7. 7.3->7.2, ppc64le, guest os 7.2, without model       FAIL
8. 7.3->7.2, ppc64,  guest os 7.2, without model        FAIL
9. 7.3->7.2, ppc64,  guest os 6.8, without model        FAIL
10. 7.3->7.2, ppc64le,  guest os 7.2, with model         PASS
11. 7.3->7.2, ppc64,  guest os 7.2, with model           PASS
12. 7.3->7.2, ppc64,  guest os 6.8, with model           PASS

Details:

Case 7 ~9:  Fail
Using usb controller without model setting, the VM can not start up.

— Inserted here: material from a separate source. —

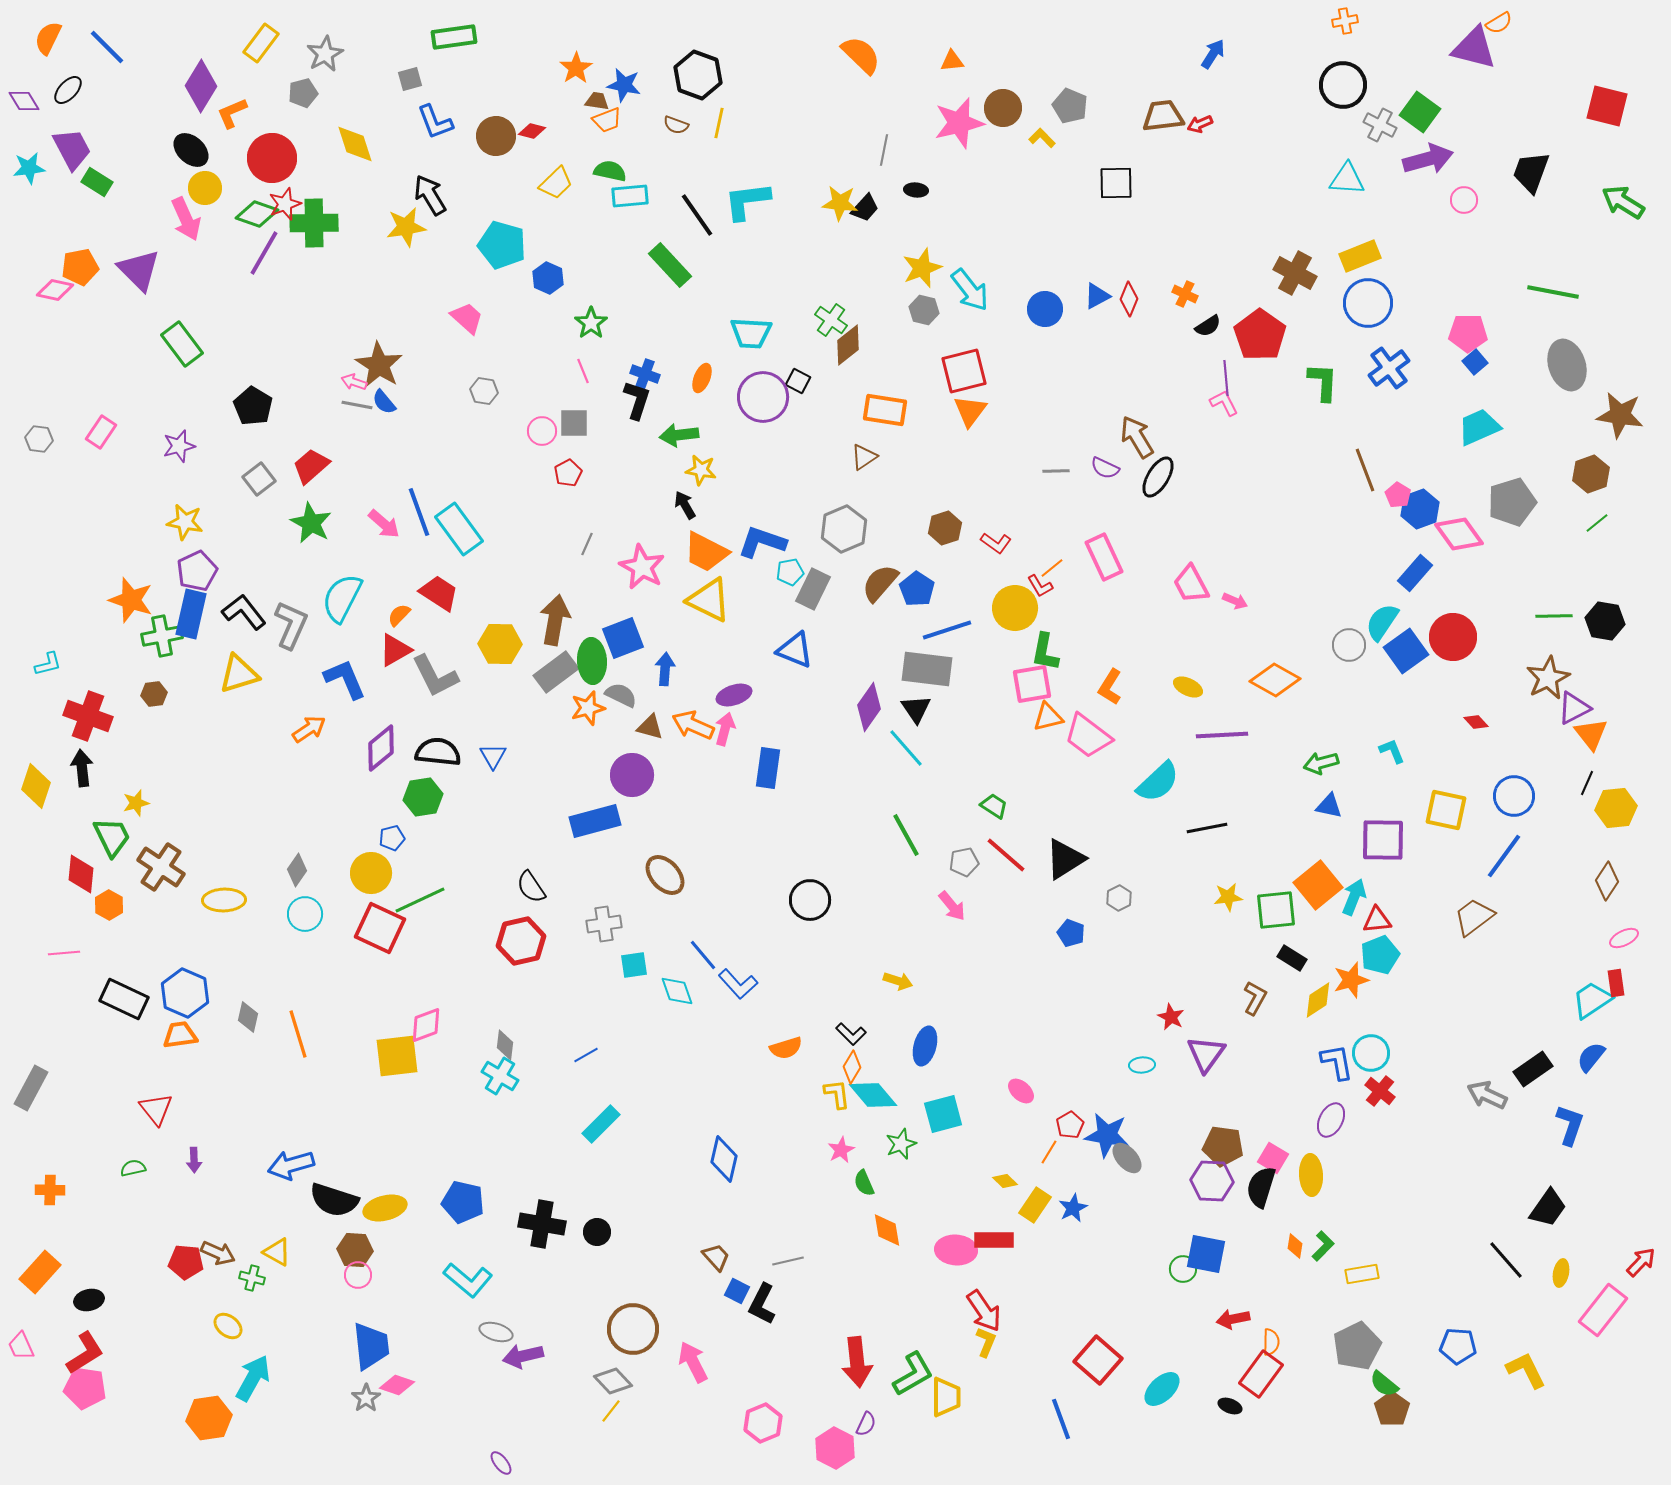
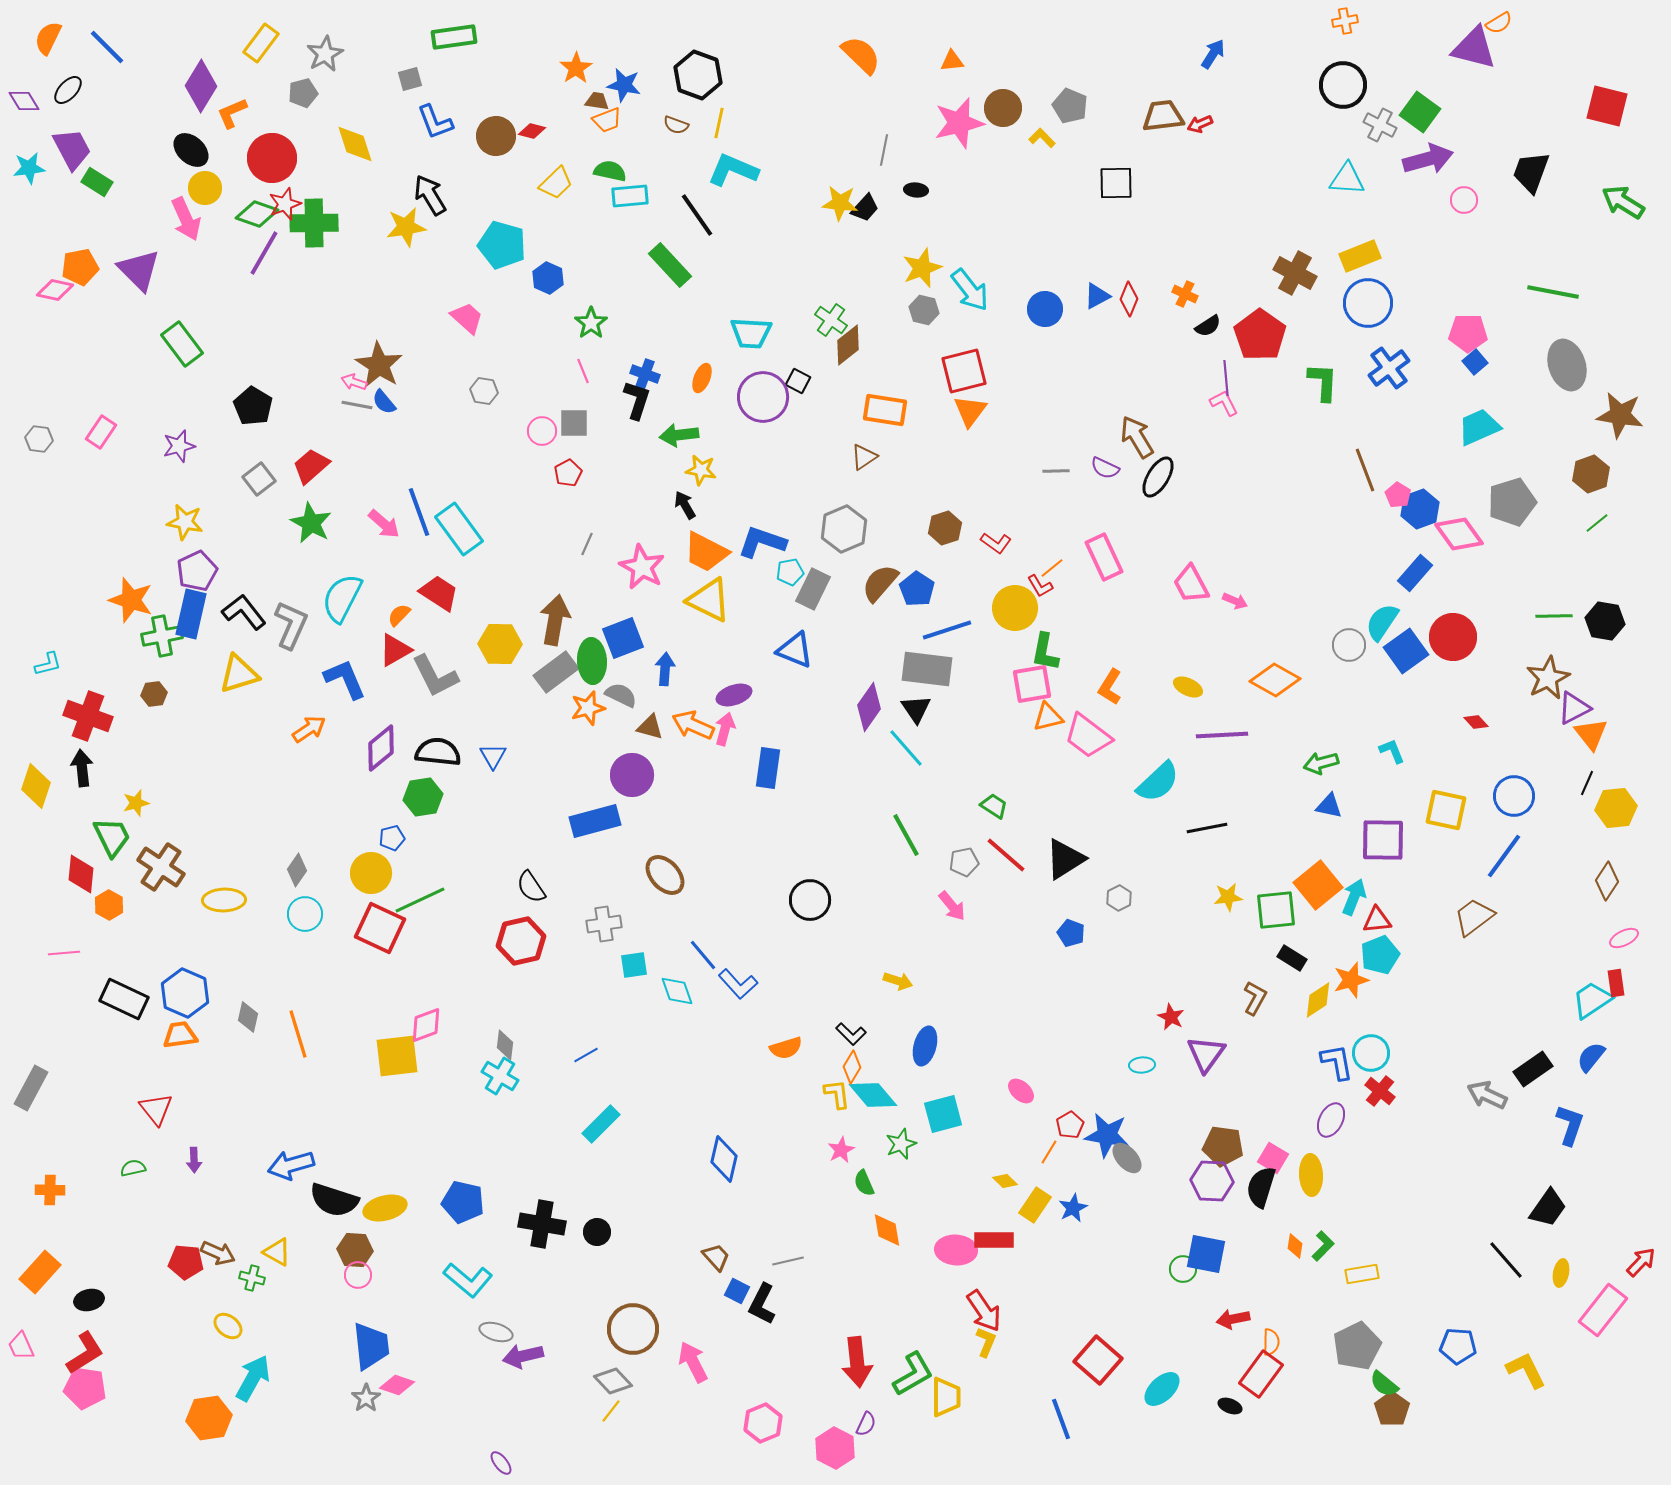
cyan L-shape at (747, 201): moved 14 px left, 31 px up; rotated 30 degrees clockwise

# virsh start avocado-vt-vm1
error: Failed to start domain avocado-vt-vm1
error: internal error: process exited while connecting to monitor: 2016-09-07T07:15:42.174828Z qemu-kvm: -device usb-kbd,id=input0,bus=usb.0,port=1: Bus 'usb.0' not found

See the guest XML in attachment.

The vm migrated from 7.2 to 7.3 is using '-usb' in qemu process cmd line.

# ps -ef|grep qemu
-device virtio-serial-pci,id=virtio-serial0,bus=pci.0,addr=0x3 ***-usb***-drive file=/usr/share/avo



Case 10:  7.3->7.2, ppc64le,  guest os 7.2, with model  
02:20:33 (1/4) virsh.migrate_vm.positive_testing.p2p_migration.basic.with_ssh Result: PASS 39.01 s
02:21:14 (2/4) virsh.migrate_vm.positive_testing.cross_rhel_platform_migration.with_io_throttling.read_bytes_sec Result: PASS 38.62 s
02:21:54 (3/4) virsh.migrate_vm.negative_testing.live_migration.abort_job Result: PASS 42.37 s
02:22:38 (4/4) virsh.migrate_vm.negative_testing.live_storage_migration.no_create_target_image.basic Result: PASS 108.01 s

Case 11:  7.3->7.2, ppc64,  guest os 7.2, with model   
02:38:11 (1/4) virsh.migrate_vm.positive_testing.p2p_migration.listen_address.with_tls Result: PASS 62.68 s
02:39:16 (2/4) virsh.migrate_vm.positive_testing.cross_rhel_platform_migration.with_io_throttling.total_iops_sec Result: PASS 38.92 s
02:39:56 (3/4) virsh.migrate_vm.negative_testing.live_migration.abort_job Result: PASS 41.76 s
02:40:39 (4/4) virsh.migrate_vm.negative_testing.rdma_migration.no_rdma_env Result: PASS 14.34 s


Case 12:   7.3->7.2, ppc64,  guest os 6.8, with model      
02:53:14 (1/3) virsh.migrate_vm.positive_testing.live_migration.iscsi.ipv6 Result: PASS 40.22 s
02:53:55 (2/3) virsh.migrate_vm.positive_testing.migration_with_devices.attach_virtual_disk Result: PASS 117.70 s
02:55:54 (3/3) virsh.migrate_vm.negative_testing.live_migration.abort_job Result: PASS 52.06 s

Comment 17 Dan Zheng 2016-09-07 07:33:46 UTC
Added for failure of Case 7 ~9.
The VM can not start on RHEL 7.3 machine without USB controller model configured.
See attachment for guest xml.

Comment 18 Dan Zheng 2016-09-07 07:39:09 UTC
Created attachment 1198542 [details]
guest can not start without usb controller model in libvirt-2.0.0-6.el7.abologna.bz1357468.ppc64le

Comment 20 Andrea Bolognani 2016-09-07 15:57:16 UTC
The proposed approach didn't survive a round of testing,
so I'm moving the bug back to CLOSED CANTFIX.